The company behind the app, Brink, is a registered 501c3, co-founded in 2018 by Puiszis and his business partner, Dylan Bulkeley-Krane, who served as the disability rights policy coordinator in Hillary Clinton’s 2016 presidential campaign. The World Institute on Disability sponsors Brink fiscally.
To test the app, Brink partnered with Opportunity Knocks, a River Forest-based non-profit that provides support to teens and young adults who have developmental disabilities. Puiszis serves on the auxiliary board of Opportunity Knocks.
Brink also conducted interviews with a number of people within the disability community not only to get their feedback on the app, but to better address their needs within it and to learn about the issues they’ve encountered.
“There’s some pretty terrible stories,” said Puiszis.

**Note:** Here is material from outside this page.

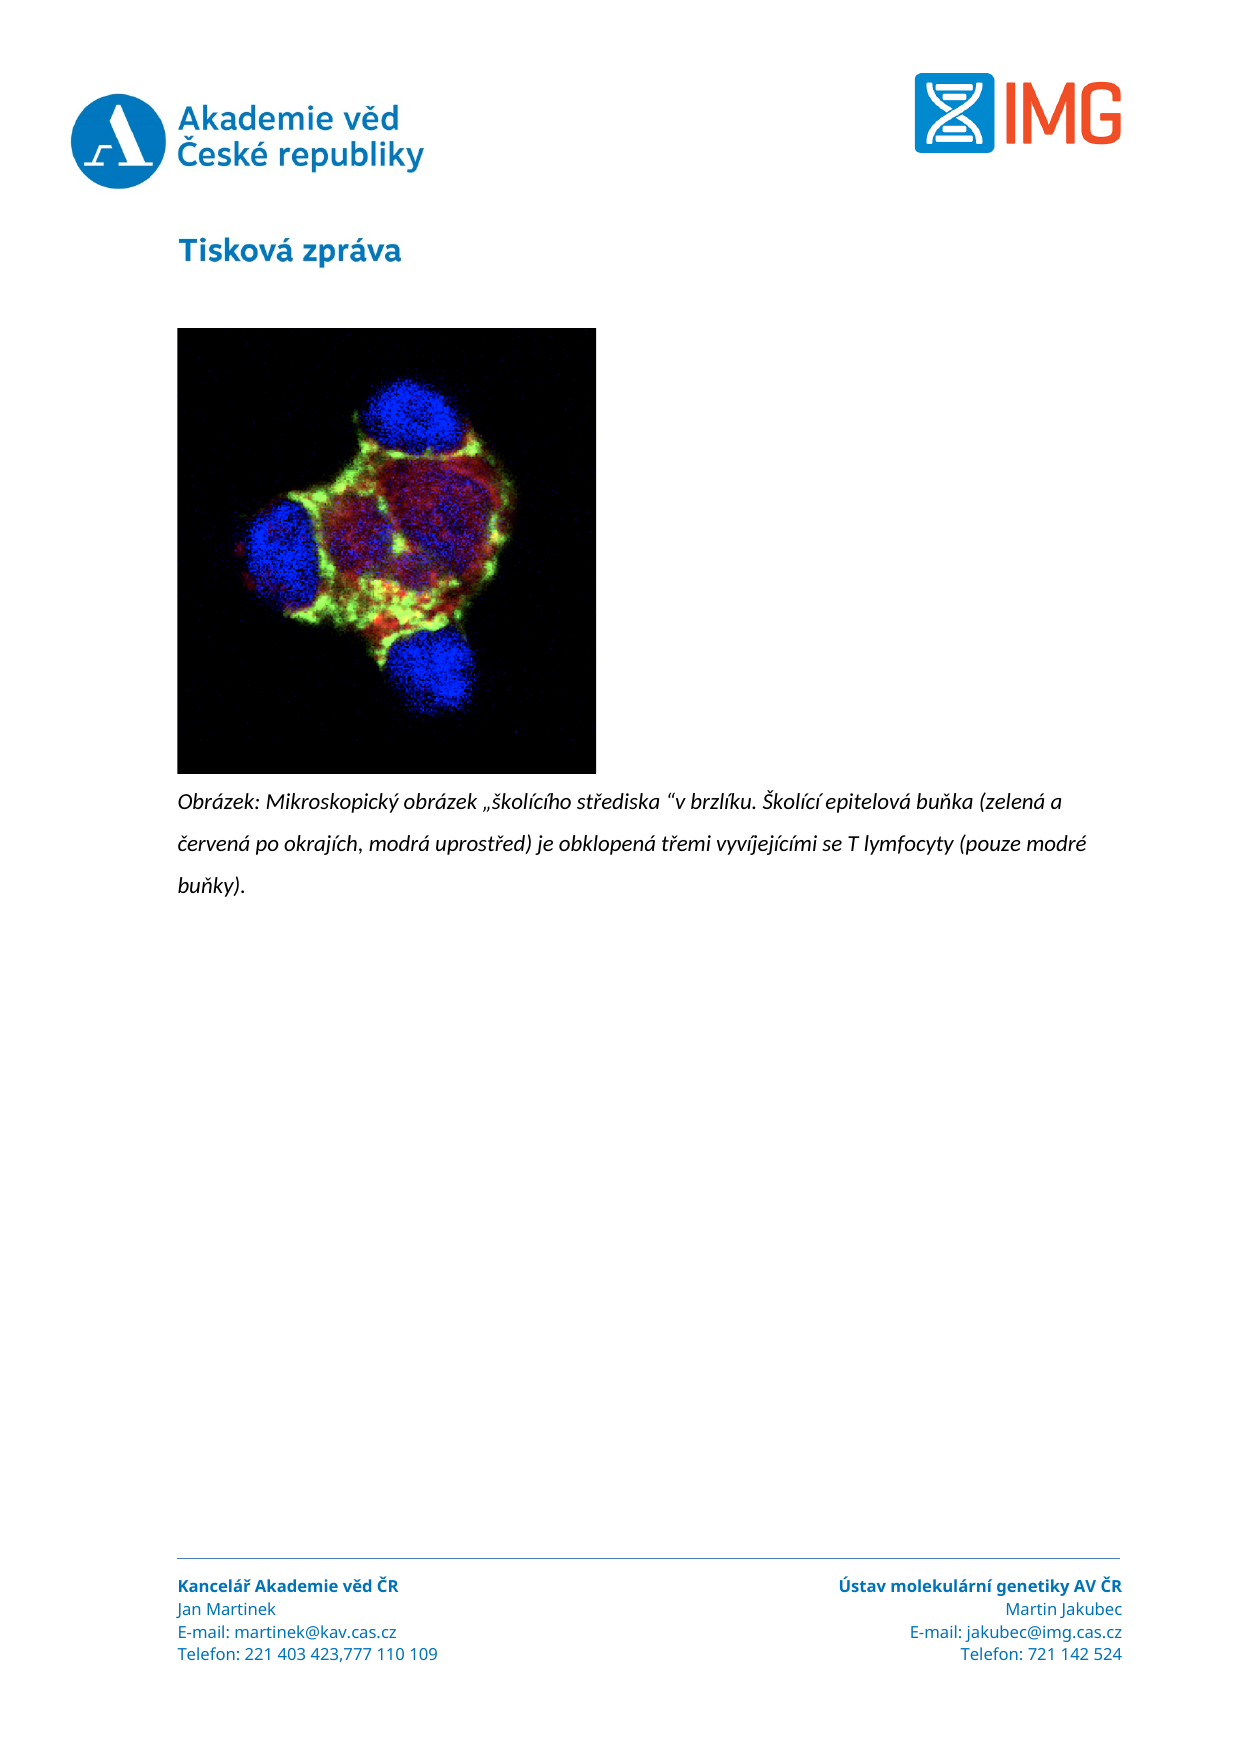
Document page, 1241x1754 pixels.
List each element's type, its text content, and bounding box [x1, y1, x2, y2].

Testimonies from people with disabilities fortified the Brink team’s desire to address disenfranchisement of people with disabilities. Puiszis recalls a particular experience someone in a wheelchair shared with the Brink team; the polling site had a ramp, but the accessible voting booth was placed at the top of two flights of stairs.
“They were faced with basically the choice of, ‘Do I ask someone to carry me up the stairs?’ Or, “Do I have to get out of my wheelchair and crawl up the stairs?” said Puiszis. “You can’t help but feel that there is injustice and inequity in our voting process.”
Ensuring that no person with a disability finds themselves in a similar dilemma while exercising their constitutional right to vote serves as the impetus behind the creation of Brink Election Guide.
“It’s important that in 2020 as a nation,” Puiszis said, “we focus on ameliorating these accessibility issues for people with disabilities so that they can have equal access to voting.”